* _PROBLEM TO WORK ON_
Copy the entries exactly. Their pictures do not belong in the copy.

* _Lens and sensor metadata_
══════════════════════════════

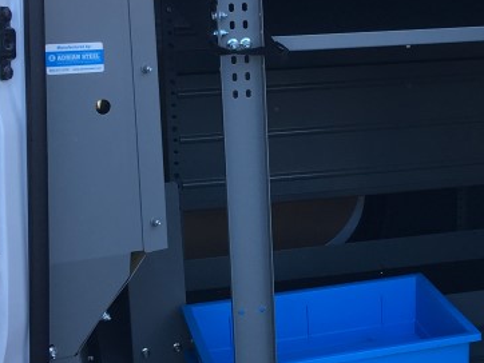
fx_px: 1147
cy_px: 152
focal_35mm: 82
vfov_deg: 18.0
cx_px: 398
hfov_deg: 23.4
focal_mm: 4.15
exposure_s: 1/159
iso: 25
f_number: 2.2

══════════════════════════════

* _ANSWER SECTION_
fx_px: 1147
cy_px: 152
focal_35mm: 82
vfov_deg: 18.0
cx_px: 398
hfov_deg: 23.4
focal_mm: 4.15
exposure_s: 1/159
iso: 25
f_number: 2.2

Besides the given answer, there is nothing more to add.